→ ESTRATTO DELLA PAGINA:
····················

Durante il dibattito è stato rimarcato da più parti come questo scenario ponga oggi sfide cruciali che richiedono maggiori risorse e una riorganizzazione delle attività. Da qui l’esigenza di ripensare il sistema, mettendo in rete i servizi, valorizzando il ruolo dei medici di base e del volontariato, oltre a rafforzare l’assistenza domiciliare e nel contempo rendere le residenze (RSA) luoghi più accoglienti. Occorrono - si è detto - strutture a bassa intensità di cura, ma anche ad alta intensità ed è necessario integrare i servizi territoriali con l’assistenza sanitaria, superando la loro frammentarietà e standardizzazione.

····················

→ Coordinate dei punti di riferimento degli arti:
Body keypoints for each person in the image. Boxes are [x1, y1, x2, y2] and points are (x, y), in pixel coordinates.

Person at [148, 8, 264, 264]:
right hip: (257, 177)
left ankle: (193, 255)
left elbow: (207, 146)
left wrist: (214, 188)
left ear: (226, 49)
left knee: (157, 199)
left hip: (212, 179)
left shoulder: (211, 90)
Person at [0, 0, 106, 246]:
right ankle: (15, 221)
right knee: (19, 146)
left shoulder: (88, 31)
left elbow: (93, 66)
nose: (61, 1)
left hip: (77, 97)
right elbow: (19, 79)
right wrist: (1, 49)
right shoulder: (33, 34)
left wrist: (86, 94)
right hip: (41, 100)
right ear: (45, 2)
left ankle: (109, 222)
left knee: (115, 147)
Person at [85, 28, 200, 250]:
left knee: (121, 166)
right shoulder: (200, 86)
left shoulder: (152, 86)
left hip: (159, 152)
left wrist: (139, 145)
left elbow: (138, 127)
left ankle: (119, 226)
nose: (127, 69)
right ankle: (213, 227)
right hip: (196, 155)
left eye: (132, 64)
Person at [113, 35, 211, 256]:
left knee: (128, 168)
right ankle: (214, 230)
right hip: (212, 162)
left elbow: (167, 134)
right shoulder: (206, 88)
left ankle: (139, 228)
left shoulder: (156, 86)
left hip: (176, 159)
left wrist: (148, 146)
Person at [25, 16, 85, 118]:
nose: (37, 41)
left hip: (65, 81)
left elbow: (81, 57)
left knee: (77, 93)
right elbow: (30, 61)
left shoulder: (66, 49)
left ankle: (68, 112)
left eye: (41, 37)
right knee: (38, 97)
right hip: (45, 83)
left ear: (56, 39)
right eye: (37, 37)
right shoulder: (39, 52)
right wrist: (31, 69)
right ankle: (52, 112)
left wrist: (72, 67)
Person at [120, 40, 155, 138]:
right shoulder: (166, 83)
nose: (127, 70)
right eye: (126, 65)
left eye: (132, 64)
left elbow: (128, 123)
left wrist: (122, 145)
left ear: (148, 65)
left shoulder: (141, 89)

····················

→ COSA FARE:
Copia dall'estratto della pagina il passo che va da "Durante il dibattito" fino a "frammentarietà e standardizzazione." incluso.

→ RISPOSTA ALL'ESERCIZIO:
Durante il dibattito è stato rimarcato da più parti come questo scenario ponga oggi sfide cruciali che richiedono maggiori risorse e una riorganizzazione delle attività. Da qui l’esigenza di ripensare il sistema, mettendo in rete i servizi, valorizzando il ruolo dei medici di base e del volontariato, oltre a rafforzare l’assistenza domiciliare e nel contempo rendere le residenze (RSA) luoghi più accoglienti. Occorrono - si è detto - strutture a bassa intensità di cura, ma anche ad alta intensità ed è necessario integrare i servizi territoriali con l’assistenza sanitaria, superando la loro frammentarietà e standardizzazione.